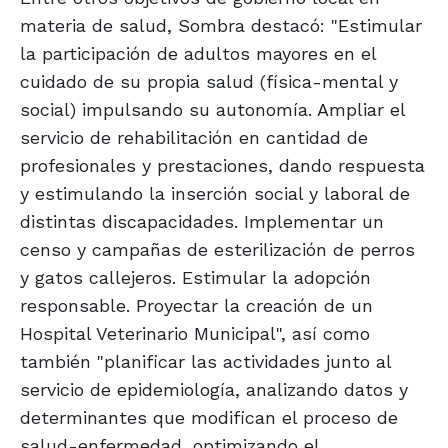
materia de salud, Sombra destacó: "Estimular
la participación de adultos mayores en el
cuidado de su propia salud (física-mental y
social) impulsando su autonomía. Ampliar el
servicio de rehabilitación en cantidad de
profesionales y prestaciones, dando respuesta
y estimulando la inserción social y laboral de
distintas discapacidades. Implementar un
censo y campañas de esterilización de perros
y gatos callejeros. Estimular la adopción
responsable. Proyectar la creación de un
Hospital Veterinario Municipal", así como
también "planificar las actividades junto al
servicio de epidemiología, analizando datos y
determinantes que modifican el proceso de
salud-enfermedad, optimizando el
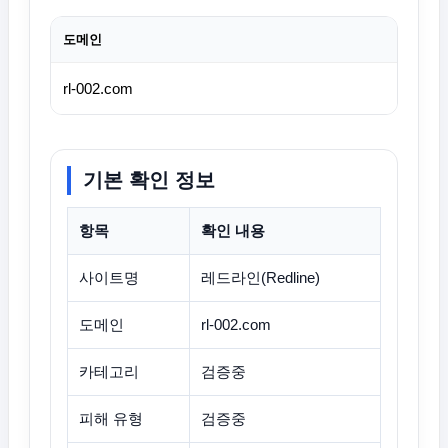
도메인
rl-002.com
기본 확인 정보
항목
확인 내용
사이트명
레드라인(Redline)
도메인
rl-002.com
카테고리
검증중
피해 유형
검증중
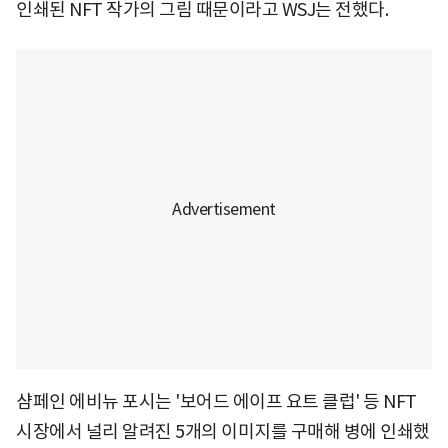
인쇄된 NFT 작가의 그림 때문이라고 WSJ는 전했다.
샴페인 에비뉴 포시는 '보어드 에이프 요트 클럽' 등 NFT
시장에서 널리 알려진 5개의 이미지를 구매해 병에 인쇄했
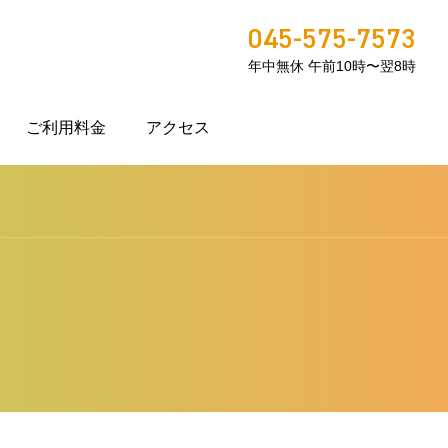
045-575-7573
年中無休 午前10時〜翌8時
ご利用料金
アクセス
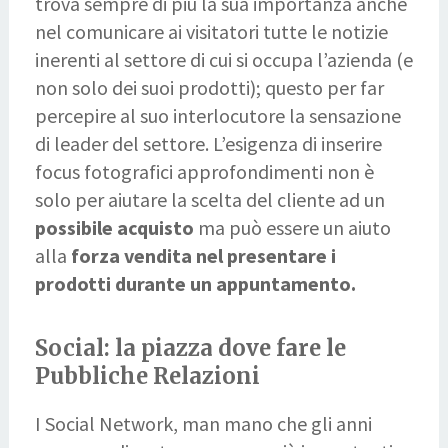
trova sempre di più la sua importanza anche
nel comunicare ai visitatori tutte le notizie
inerenti al settore di cui si occupa l’azienda (e
non solo dei suoi prodotti); questo per far
percepire al suo interlocutore la sensazione
di leader del settore. L’esigenza di inserire
focus fotografici approfondimenti non è
solo per aiutare la scelta del cliente ad un
possibile acquisto
ma può essere un aiuto
alla
forza vendita nel presentare i
prodotti durante un appuntamento.
Social: la piazza dove fare le
Pubbliche Relazioni
I Social Network, man mano che gli anni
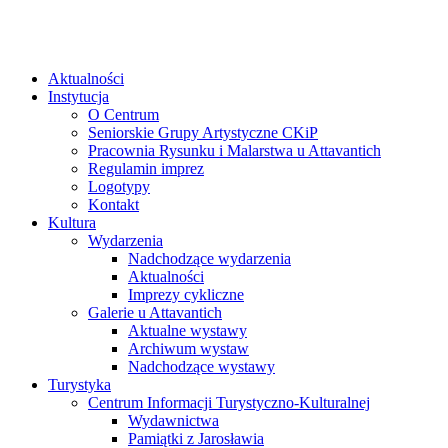
Aktualności
Instytucja
O Centrum
Seniorskie Grupy Artystyczne CKiP
Pracownia Rysunku i Malarstwa u Attavantich
Regulamin imprez
Logotypy
Kontakt
Kultura
Wydarzenia
Nadchodzące wydarzenia
Aktualności
Imprezy cykliczne
Galerie u Attavantich
Aktualne wystawy
Archiwum wystaw
Nadchodzące wystawy
Turystyka
Centrum Informacji Turystyczno-Kulturalnej
Wydawnictwa
Pamiątki z Jarosławia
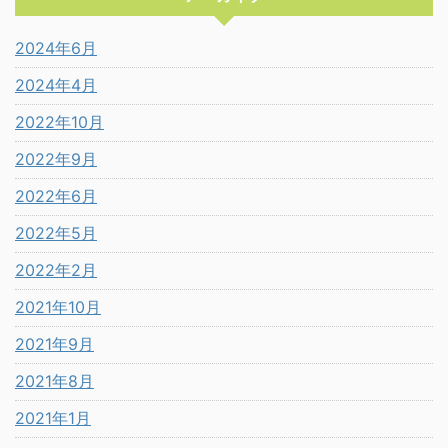
2024年6月
2024年4月
2022年10月
2022年9月
2022年6月
2022年5月
2022年2月
2021年10月
2021年9月
2021年8月
2021年1月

INSTRUCTIONS TO FOLLOW: Provide the lines again, unchanged, from where the data above begins through the line containing "profesionales y prestaciones, dando respuesta", both ends included, omitting pictures and adding nothing.

OUTPUT BELOW:
materia de salud, Sombra destacó: "Estimular
la participación de adultos mayores en el
cuidado de su propia salud (física-mental y
social) impulsando su autonomía. Ampliar el
servicio de rehabilitación en cantidad de
profesionales y prestaciones, dando respuesta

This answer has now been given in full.